When I Lost You: A Gripping, Heart Breaking Novel of Lost Love.

‘Or deaths,’ I said. I sounded hardened, even to my own ears.

‘What about this one?’ she traced the line of a symbol with her fingernail, and I felt trapped and exposed. I wanted to retreat. I wanted to gently extricate myself from her embrace and her bed and go back to my apartment to sleep by myself. But Molly waited, and there was a gradual unfurling within my gut. I stopped wanting to leave, but I still didn’t want to talk to her about this. Then I stopped wanting to avoid the discussion altogether, and I started wanting to talk to her just a little – just enough to sate her curiosity, which was, I told myself, natural after all. But then I started talking, and the gentle flow of words became a torrent.

‘I was in Darfur in 2005. I wasn’t meant to take the assignment – I had been working in Iraq for months and I was due for a break, but Brad had been shooting there and he called me and asked me to come over. He said it was bad and that it needed more media attention, and that we should do a series together. We saw a lot of bad shit that trip – a lot of really, really bad shit.’

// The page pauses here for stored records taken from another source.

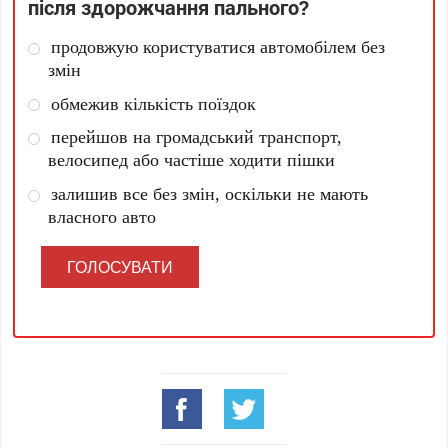
після здорожчання пального?
продовжую користуватися автомобілем без
змін
обмежив кількість поїздок
перейшов на громадський транспорт,
велосипед або частіше ходити пішки
залишив все без змін, оскільки не мають
власного авто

My memory bank was full of images that I wished I could erase and those from that particular trip began to stream through my mind. Brad and I had quite deliberately exposed the worst human rights abuses we could find in that crisis, in as much detail as we could – cataloguing the horror, trying to ensure that ignorance would not be an excuse for the world’s failure to act.

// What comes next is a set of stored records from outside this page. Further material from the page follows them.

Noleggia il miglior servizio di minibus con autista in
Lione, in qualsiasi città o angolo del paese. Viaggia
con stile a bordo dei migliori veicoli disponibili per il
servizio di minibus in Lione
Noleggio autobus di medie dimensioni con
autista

But I did not want to tell Molly about those things – about the mass graves and the sickening stories of abuse and the immensity of the refugee camps – the sheer scale of it bewildering and overwhelming; it was if I was living a horrifying dystopian novel. She was confident and intelligent and – I’d quickly learned – bold, but she was also optimistic and quite sheltered. I felt that to expose her to the detail of those moments would be to sully her somehow. So I summarised, and I sanitised – techniques my editor forced me to use when I had written a piece and the content was just too brutal for my audience.

‘That tattoo represents a refugee camp I visited.’

‘What about that long one across your shoulders? Is it a snake?’

‘Ah, that one is particularly special,’ I admitted. Her fringe had fallen over her eye and I brushed it back gently. ‘That’s the only other tattoo I have that isn’t about a piece I’ve written. It’s about the loss of my culture.’

‘As in…’ she hesitated a little, then asked carefully, ‘Aboriginal culture?’

‘Yeah. Forty thousand years of culture passed down in oral stories and songs and rituals and paintings – and within two hundred years almost all of it was lost. I wish I could understand how I miss that knowledge. It should have been my birthright. My mum’s family is so disconnected from our cultural heritage, so that means I have always been too, and it’s so easy to feel like I should have had a grounding and a framework to understand the world and I just never got that. I had to build my own.’

It was too much – I’d said too much. Molly was still looking at me, doe-eyed and engaged, but I felt raw and naked in a way that had nothing to do with the fact that I was naked. I cleared my throat. ‘So that’s the two things you know about me that no one else does.’

‘Thank you.’

‘What for?’

‘For showing me yourself.’

I paused. Now that I had finished forcing myself to be vulnerable, I was really glad I had. I liked how pleased she was that I’d made the effort to do so. I liked the way that her acceptance made me feel. I wanted more – not more sharing on my part, not yet. I wanted to know her at a deeper level too.

‘Now it’s your turn. You owe me two secrets.’

‘I don’t really have many secrets.’

‘Everyone has secrets.’ I paused, then asked her, ‘Do you do this often?’

‘This?’ she repeated, and she looked up at me. ‘You mean, bring men I barely know back to my apartment for several rounds of intense but thoroughly satisfying sex?’

‘Several rounds?’ I repeated, and she grinned at me.

‘Well, the night is young. Was that presumptuous of me?’

‘I wasn’t complaining,’ I assured her.

‘Did it bother you that I was forward?’ she asked and her eyes narrowed a little.

I laughed and shook my head. ‘Did it bother me that a beautiful, intelligent, amazing woman came at me as hard as I was planning to go after her? Let me think about that… No!’

‘When I know I want something, I don’t like to play games – I just like to go after it. I know that sounds spoilt, maybe it is. Maybe some people would think it’s unbecoming for a woman to say such a thing. You know – some people – like people from your generation.’ The lilt in her tone left no doubt that she was kidding, and so I made a joke about my age too.